Your assignment:
In the patent analysis below, condense the paragraph starting "It would have been obvious" while keeping its main facts.

[[ Extract to read open ]]

However, Mejdrich does not teach:
a plurality of tasks which each include up to a predetermined maximum number of work items,
logic coupled to the group of processing lanes configured to cause the group of processing lanes to skip a particular processing cycle if there are no valid work items scheduled for execution over the group of processing lanes in the particular processing cycle.
On the other hand, Wildmant teaches:
a plurality of tasks which each include up to a predetermined maximum number of work items, (Wildmant, page 2 [0040],  "FIG. 4 illustrates a register file 42 for use in a processing element which includes an execution unit which operates on data stored in the register file, and which is able to process multiple instruction threads. The register file can also be used in the serial processor 10. Such a register file embodies another aspect of the invention. The parallel processor 15 can process a predetermined maximum number of instruction streams (threads). The register file 42 is provided with a set of registers for each such thread.”)
Mejdrich teaches processing a plurality of task, which is to execute a sequence of instructions on data items. Wildmant teaches each task can have a maximum number of work items.
It would have been obvious before the effective filing date of the claimed invention to a person having ordinary skill in the art to have combined the SIMD task of Mejdrich with the predetermined maximum number of work items of Wildmant, so to limit the number of work items in a vector execution unit to not more than the predetermined maximum number. The motivation is to consider and accommodate the hardware limitation when implementing the SIMD processing unit. 
However, Mejdrich in view of Wildmant does not teach:
logic coupled to the group of processing lanes configured to cause the group of processing lanes to skip a particular processing cycle if there are no valid work items scheduled for execution over the group of processing lanes in the particular processing cycle.
On the other hand, Clery teaches:
In order to improve performance, logic coupled to the group of processing lanes configured to cause the group of processing lanes to skip a particular processing cycle if there are no valid work items scheduled for execution over the group of processing lanes in the particular processing cycle. (Clery, column 23, 1st para, “As a thread repeatedly cycles, it determines whether or not the direct memory access (DMA) operation has provided any new data. If no sampled data is available in a processing unit 14 for that cycle of the thread, the processing unit skips execution on that cycle. ")
Mejdrich teaches in order to improve performance, a quad words are loaded to a vector execution unit, which includes four processing lane that perform the identical operations on the four words in each vector. Clery teaches in order to improve performance, a processing lane can skip a particular processing cycle if there is no work items scheduled in that processing in that particular processing cycle.

[[ Extract to read closed ]]
[[ Data supplied open ]]

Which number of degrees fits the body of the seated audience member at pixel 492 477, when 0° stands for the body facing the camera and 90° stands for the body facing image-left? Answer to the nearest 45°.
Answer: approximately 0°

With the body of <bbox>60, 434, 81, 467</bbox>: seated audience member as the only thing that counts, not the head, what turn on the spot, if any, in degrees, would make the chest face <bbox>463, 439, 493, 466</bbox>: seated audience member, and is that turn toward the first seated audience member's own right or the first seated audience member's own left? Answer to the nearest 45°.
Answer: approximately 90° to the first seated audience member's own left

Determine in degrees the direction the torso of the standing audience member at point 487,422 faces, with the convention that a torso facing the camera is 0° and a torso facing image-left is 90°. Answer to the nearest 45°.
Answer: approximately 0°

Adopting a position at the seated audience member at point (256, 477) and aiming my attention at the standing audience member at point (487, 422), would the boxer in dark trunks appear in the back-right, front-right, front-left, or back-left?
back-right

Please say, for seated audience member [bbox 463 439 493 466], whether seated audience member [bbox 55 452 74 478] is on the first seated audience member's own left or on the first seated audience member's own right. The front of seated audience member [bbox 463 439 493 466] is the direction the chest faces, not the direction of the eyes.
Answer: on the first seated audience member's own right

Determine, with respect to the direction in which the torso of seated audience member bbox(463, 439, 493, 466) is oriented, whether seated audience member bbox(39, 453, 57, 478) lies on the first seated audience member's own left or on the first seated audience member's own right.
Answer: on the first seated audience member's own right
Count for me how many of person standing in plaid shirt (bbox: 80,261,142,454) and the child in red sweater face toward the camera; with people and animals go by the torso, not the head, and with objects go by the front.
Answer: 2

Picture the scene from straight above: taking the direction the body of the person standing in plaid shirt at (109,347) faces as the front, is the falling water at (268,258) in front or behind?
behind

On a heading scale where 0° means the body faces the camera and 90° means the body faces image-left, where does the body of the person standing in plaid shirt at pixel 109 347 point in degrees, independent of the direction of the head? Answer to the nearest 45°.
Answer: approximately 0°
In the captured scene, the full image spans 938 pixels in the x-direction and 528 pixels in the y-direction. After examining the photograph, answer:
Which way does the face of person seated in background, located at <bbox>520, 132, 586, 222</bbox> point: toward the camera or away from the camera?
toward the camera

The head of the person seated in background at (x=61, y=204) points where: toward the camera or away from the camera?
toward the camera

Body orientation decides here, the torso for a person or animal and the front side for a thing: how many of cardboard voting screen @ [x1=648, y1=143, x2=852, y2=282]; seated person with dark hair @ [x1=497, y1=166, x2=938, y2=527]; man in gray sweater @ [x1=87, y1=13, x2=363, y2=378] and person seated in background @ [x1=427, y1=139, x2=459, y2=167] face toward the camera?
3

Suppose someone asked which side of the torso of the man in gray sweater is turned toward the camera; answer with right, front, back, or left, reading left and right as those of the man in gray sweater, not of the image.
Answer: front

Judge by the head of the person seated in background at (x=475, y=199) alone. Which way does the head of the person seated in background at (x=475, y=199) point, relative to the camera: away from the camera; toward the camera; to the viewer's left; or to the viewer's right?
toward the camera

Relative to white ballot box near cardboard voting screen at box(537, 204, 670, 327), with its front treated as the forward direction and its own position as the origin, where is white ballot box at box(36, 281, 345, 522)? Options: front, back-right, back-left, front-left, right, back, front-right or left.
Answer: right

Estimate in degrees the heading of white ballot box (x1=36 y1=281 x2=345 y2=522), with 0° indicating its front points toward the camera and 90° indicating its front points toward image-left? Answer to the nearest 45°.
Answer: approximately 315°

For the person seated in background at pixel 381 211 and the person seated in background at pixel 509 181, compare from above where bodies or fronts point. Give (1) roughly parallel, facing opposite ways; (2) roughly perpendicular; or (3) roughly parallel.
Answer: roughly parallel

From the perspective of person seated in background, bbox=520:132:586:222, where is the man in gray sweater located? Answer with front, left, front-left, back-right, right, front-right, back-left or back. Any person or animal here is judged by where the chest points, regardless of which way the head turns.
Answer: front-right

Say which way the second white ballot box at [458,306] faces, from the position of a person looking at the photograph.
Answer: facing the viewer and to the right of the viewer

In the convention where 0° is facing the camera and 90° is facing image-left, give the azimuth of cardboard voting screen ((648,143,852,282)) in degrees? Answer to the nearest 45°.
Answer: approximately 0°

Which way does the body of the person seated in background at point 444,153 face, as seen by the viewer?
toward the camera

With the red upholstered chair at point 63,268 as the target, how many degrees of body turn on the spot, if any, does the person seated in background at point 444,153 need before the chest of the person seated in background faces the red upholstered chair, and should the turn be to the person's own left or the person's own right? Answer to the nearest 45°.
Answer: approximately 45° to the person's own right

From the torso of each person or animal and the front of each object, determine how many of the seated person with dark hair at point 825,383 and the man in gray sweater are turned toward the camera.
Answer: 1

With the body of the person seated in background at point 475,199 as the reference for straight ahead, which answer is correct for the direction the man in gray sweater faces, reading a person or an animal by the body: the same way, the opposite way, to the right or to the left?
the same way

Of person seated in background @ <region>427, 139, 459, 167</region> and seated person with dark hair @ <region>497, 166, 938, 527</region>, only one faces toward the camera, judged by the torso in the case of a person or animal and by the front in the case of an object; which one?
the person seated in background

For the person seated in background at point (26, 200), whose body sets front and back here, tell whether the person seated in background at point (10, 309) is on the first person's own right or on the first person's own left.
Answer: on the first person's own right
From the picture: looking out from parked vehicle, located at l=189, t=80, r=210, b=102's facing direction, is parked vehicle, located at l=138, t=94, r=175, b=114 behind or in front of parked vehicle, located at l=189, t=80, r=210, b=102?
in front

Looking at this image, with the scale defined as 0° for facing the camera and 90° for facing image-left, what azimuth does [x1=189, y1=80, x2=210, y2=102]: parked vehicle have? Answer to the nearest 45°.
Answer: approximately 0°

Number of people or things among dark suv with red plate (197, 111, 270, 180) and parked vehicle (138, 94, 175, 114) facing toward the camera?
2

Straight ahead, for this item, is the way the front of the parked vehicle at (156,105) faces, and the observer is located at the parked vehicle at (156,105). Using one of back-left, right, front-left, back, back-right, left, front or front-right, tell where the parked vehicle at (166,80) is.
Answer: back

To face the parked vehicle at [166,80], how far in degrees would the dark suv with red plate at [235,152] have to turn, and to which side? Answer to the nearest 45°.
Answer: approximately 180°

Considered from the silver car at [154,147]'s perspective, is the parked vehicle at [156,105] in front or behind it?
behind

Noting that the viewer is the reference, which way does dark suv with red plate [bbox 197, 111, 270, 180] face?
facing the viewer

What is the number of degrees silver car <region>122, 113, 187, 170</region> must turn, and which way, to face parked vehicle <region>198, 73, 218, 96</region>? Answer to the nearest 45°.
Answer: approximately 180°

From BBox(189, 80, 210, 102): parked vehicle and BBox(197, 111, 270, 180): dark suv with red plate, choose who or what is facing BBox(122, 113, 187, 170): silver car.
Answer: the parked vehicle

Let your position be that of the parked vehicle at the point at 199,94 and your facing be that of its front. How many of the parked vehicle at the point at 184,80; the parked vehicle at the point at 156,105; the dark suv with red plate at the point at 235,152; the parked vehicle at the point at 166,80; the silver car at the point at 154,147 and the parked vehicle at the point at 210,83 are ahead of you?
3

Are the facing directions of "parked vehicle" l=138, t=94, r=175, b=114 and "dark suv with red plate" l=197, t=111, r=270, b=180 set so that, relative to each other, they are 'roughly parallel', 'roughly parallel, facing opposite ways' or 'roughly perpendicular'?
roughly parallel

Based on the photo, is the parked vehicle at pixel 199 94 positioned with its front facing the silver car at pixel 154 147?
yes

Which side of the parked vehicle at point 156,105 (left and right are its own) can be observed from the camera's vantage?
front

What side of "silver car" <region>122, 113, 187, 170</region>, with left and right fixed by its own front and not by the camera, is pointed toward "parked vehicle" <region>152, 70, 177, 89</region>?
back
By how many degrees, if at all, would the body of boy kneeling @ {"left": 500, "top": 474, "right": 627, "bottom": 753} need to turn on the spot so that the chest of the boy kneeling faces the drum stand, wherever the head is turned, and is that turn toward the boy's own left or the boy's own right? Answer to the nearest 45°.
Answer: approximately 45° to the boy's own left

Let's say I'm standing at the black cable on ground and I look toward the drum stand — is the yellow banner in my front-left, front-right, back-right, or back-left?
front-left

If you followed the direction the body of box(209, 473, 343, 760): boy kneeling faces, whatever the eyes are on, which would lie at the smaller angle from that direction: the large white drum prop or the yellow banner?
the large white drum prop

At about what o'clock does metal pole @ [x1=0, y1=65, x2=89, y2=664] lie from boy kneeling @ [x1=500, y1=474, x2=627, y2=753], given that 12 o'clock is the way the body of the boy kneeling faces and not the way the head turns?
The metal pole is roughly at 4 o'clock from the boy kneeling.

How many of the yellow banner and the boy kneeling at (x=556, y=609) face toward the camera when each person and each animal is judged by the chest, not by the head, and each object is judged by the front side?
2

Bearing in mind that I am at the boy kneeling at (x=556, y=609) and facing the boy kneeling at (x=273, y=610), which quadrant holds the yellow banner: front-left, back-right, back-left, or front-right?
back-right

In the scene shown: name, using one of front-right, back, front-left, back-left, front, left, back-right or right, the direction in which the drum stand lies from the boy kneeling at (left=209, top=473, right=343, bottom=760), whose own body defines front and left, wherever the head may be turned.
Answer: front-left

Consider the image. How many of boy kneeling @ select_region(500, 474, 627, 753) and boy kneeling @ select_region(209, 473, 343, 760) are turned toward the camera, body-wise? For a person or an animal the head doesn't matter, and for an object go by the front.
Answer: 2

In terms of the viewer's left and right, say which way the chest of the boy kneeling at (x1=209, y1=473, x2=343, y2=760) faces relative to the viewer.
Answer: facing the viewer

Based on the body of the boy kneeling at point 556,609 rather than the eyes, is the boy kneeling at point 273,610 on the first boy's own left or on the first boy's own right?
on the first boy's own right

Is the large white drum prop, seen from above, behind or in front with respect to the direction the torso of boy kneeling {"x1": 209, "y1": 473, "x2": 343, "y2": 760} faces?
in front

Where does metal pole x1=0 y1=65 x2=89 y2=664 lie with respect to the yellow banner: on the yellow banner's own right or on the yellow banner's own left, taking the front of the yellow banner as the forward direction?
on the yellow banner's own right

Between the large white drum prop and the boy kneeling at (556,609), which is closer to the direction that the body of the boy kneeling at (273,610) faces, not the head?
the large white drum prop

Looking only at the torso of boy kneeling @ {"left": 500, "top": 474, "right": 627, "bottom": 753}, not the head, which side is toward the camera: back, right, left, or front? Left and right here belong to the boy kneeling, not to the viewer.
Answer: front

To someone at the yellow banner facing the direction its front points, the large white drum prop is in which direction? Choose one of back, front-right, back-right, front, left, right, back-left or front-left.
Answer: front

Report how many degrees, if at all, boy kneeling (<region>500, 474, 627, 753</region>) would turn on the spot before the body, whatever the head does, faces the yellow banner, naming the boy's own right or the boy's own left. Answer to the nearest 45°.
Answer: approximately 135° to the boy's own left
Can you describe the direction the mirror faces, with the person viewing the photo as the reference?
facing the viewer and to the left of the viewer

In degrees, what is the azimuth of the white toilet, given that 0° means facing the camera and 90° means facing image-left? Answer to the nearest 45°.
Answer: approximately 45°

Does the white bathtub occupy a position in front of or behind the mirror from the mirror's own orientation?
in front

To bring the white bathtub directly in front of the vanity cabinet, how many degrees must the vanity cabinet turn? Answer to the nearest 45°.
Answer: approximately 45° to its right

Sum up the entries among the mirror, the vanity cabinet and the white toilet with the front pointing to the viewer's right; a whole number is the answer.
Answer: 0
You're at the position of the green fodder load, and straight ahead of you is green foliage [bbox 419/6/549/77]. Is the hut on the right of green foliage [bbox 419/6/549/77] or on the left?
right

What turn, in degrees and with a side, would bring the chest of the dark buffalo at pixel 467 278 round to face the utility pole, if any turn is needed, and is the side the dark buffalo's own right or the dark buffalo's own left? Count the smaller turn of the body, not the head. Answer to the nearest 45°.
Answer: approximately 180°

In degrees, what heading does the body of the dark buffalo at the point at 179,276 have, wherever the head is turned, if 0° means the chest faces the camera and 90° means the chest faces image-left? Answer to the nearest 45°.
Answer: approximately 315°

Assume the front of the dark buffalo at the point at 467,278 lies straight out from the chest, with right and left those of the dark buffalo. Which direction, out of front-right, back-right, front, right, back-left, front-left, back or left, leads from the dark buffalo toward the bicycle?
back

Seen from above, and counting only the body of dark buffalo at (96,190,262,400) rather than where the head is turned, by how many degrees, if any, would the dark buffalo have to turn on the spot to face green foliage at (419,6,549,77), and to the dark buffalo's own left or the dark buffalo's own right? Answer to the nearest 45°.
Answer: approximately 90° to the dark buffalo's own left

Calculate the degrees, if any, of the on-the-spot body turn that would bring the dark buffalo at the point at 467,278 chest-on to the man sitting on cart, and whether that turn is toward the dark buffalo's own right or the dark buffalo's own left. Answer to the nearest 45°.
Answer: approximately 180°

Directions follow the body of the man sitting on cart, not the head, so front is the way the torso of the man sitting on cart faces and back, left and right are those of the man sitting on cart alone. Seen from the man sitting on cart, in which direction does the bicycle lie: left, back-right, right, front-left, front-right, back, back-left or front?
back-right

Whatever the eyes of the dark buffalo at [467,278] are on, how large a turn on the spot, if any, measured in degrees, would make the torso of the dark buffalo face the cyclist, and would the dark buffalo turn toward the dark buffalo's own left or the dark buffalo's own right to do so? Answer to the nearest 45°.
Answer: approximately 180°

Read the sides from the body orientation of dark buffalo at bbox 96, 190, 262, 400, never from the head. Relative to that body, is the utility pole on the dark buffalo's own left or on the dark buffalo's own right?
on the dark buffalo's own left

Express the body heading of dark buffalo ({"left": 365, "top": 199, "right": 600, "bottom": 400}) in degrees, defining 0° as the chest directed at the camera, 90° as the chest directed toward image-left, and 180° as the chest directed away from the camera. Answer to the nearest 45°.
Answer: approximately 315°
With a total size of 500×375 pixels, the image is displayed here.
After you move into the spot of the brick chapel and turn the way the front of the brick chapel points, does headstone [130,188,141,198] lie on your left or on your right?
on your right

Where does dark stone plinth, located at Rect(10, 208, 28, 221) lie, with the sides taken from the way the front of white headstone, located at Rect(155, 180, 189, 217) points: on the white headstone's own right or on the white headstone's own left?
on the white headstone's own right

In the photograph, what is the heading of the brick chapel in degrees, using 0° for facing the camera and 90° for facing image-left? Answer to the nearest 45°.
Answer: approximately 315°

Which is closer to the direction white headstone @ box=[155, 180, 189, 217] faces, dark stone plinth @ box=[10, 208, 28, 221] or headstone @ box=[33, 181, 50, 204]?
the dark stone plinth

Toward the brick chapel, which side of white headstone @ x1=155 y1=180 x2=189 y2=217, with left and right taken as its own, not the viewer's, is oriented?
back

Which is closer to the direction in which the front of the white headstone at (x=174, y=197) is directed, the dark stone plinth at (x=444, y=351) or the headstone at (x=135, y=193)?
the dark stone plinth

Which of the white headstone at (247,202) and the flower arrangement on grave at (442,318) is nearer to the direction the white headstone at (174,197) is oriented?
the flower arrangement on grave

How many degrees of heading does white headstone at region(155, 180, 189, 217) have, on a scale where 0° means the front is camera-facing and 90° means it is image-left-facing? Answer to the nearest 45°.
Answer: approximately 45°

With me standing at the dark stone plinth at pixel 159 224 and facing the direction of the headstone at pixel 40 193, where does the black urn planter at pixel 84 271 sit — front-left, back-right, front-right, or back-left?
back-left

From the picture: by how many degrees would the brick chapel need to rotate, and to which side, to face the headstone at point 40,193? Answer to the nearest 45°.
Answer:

[[ Data supplied closed ]]

Exercise output:
Before the effective filing date, a person of ordinary skill in the art would have found it obvious to combine Mejdrich's SIMD task with Wildmant's predetermined maximum number of work items. This would cap the work items in a vector execution unit at that maximum. The motivation is to accommodate hardware limitations when implementing the SIMD processing unit.